Marilla llevó su broche de amatista a la iglesia ese día como de costumbre. Marilla siempre llevaba su broche de amatista a la iglesia. Le habría parecido casi sacrílego dejarlo en casa, tan grave como olvidar su Biblia o la moneda para la colecta. Ese broche de amatista era la posesión más preciada de Marilla. Un tío marinero se lo había regalado a su madre, quien a su vez se lo legó a Marilla. Era un óvalo antiguo, que contenía una trenza del cabello de su madre, rodeado por un borde de amatistas muy finas. Marilla sabía muy poco sobre piedras preciosas como para darse cuenta de cuán valiosas eran realmente las amatistas; pero las consideraba muy hermosas y siempre era agradablemente consciente de su brillo violeta en su garganta, sobre su buen vestido de satén marrón, aunque no pudiera verlo.
Ana se había quedado fascinada de admiración la primera vez que vio ese broche.

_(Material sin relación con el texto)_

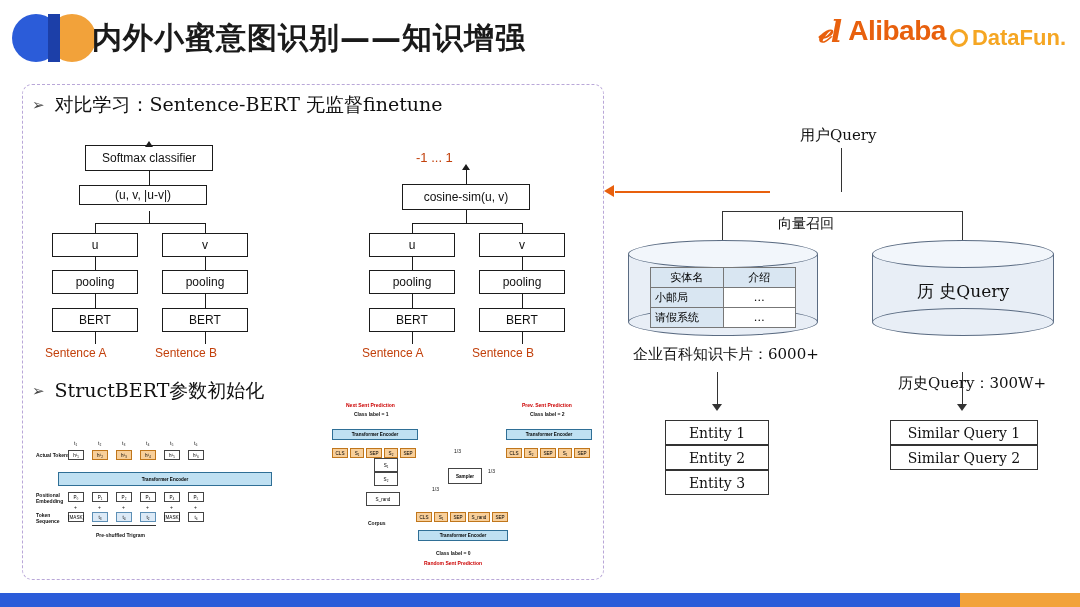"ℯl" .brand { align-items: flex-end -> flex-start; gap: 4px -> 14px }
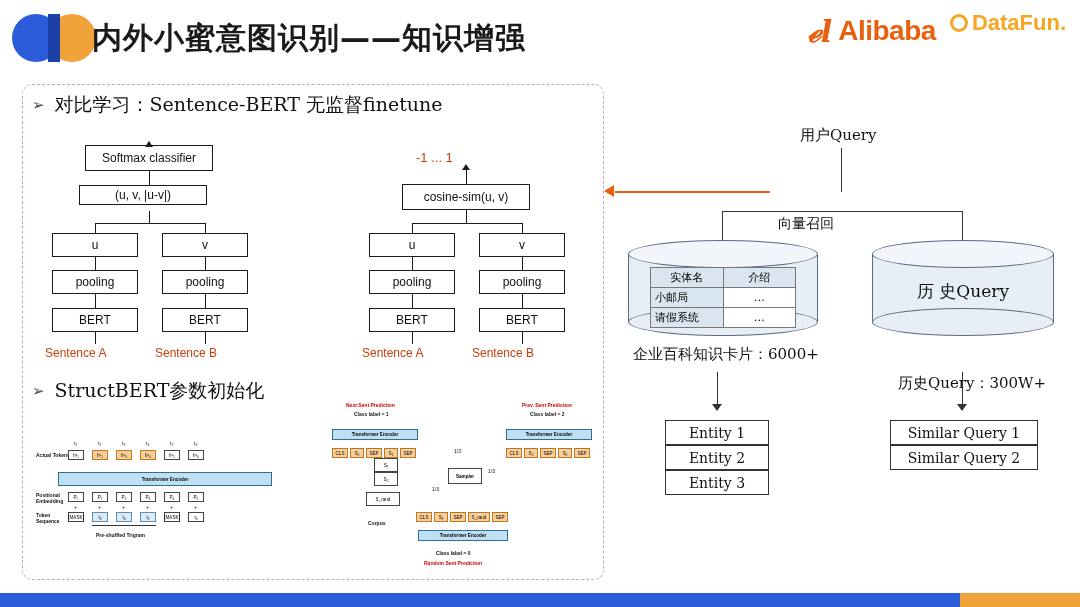"-1 ... 1" .plain { color: #c2410c -> #8b5cf6; font-style: none -> italic; text-align: left -> center }
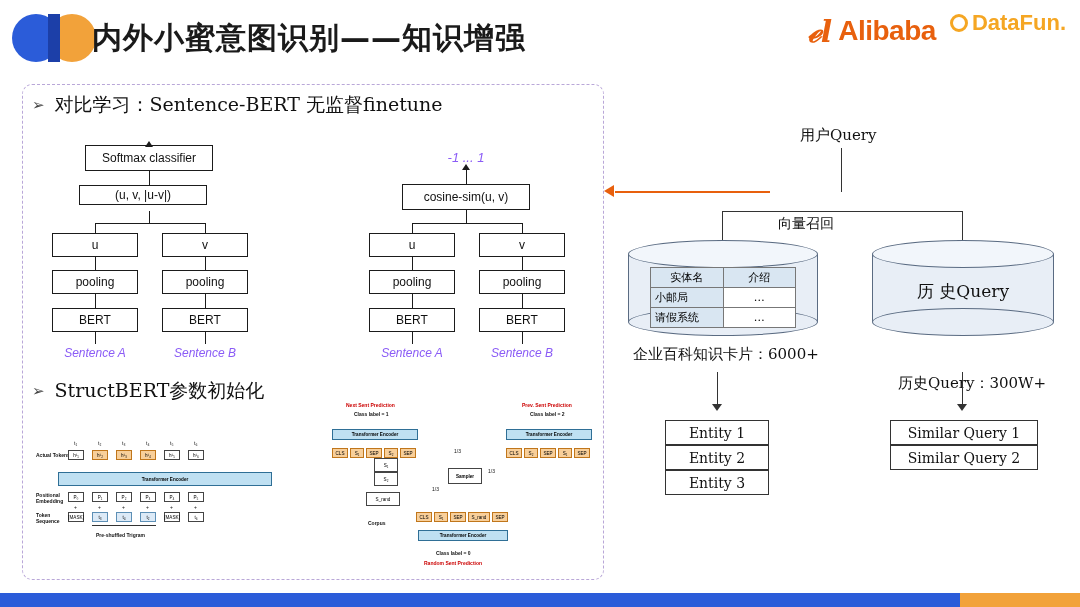"向量召回" div.rlabel { margin-top: 39px -> none }
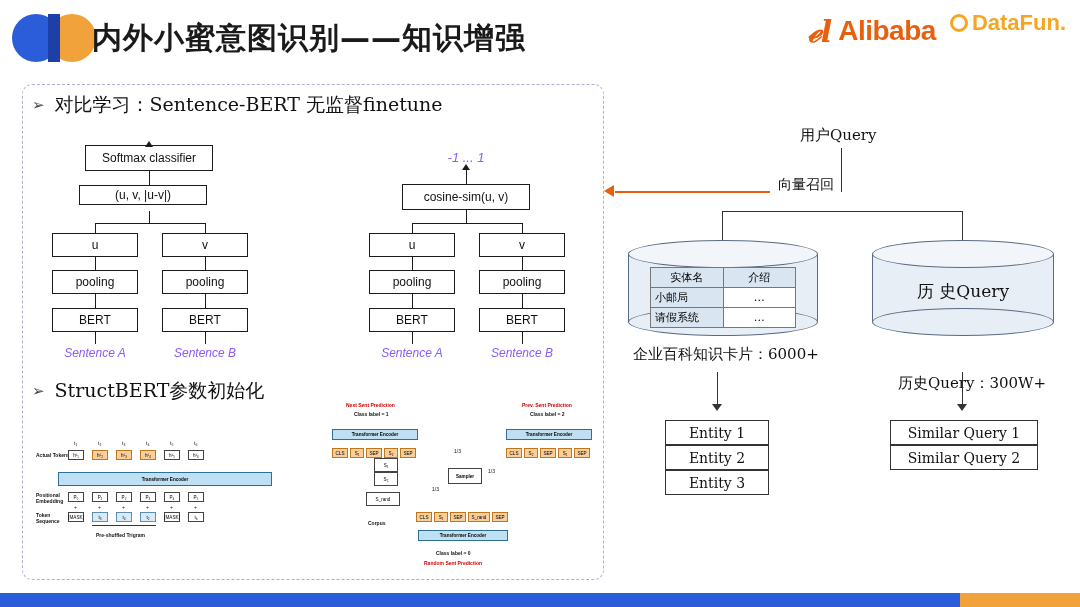"Entity 1" div.listbox { width: 104px -> 88px }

—Oh, Marilla, es un broche perfectamente elegante. No sé cómo puedes prestar atención al sermón o a las oraciones cuando lo llevas puesto. Yo no podría, lo sé. Creo que las amatistas son simplemente encantadoras. Son como yo solía imaginar que eran los diamantes. Hace mucho, antes de haber visto un diamante, leí sobre ellos e intenté imaginar cómo serían. Pensé que serían unas piedras hermosas y relucientes de color púrpura. El día que vi un diamante real en el anillo de una señora me sentí tan decepcionada que lloré. Por supuesto, era muy bonito, pero no era mi idea de un diamante. ¿Me dejarías sostener el broche un minuto, Marilla? ¿Crees que las amatistas pueden ser el alma de las violetas buenas?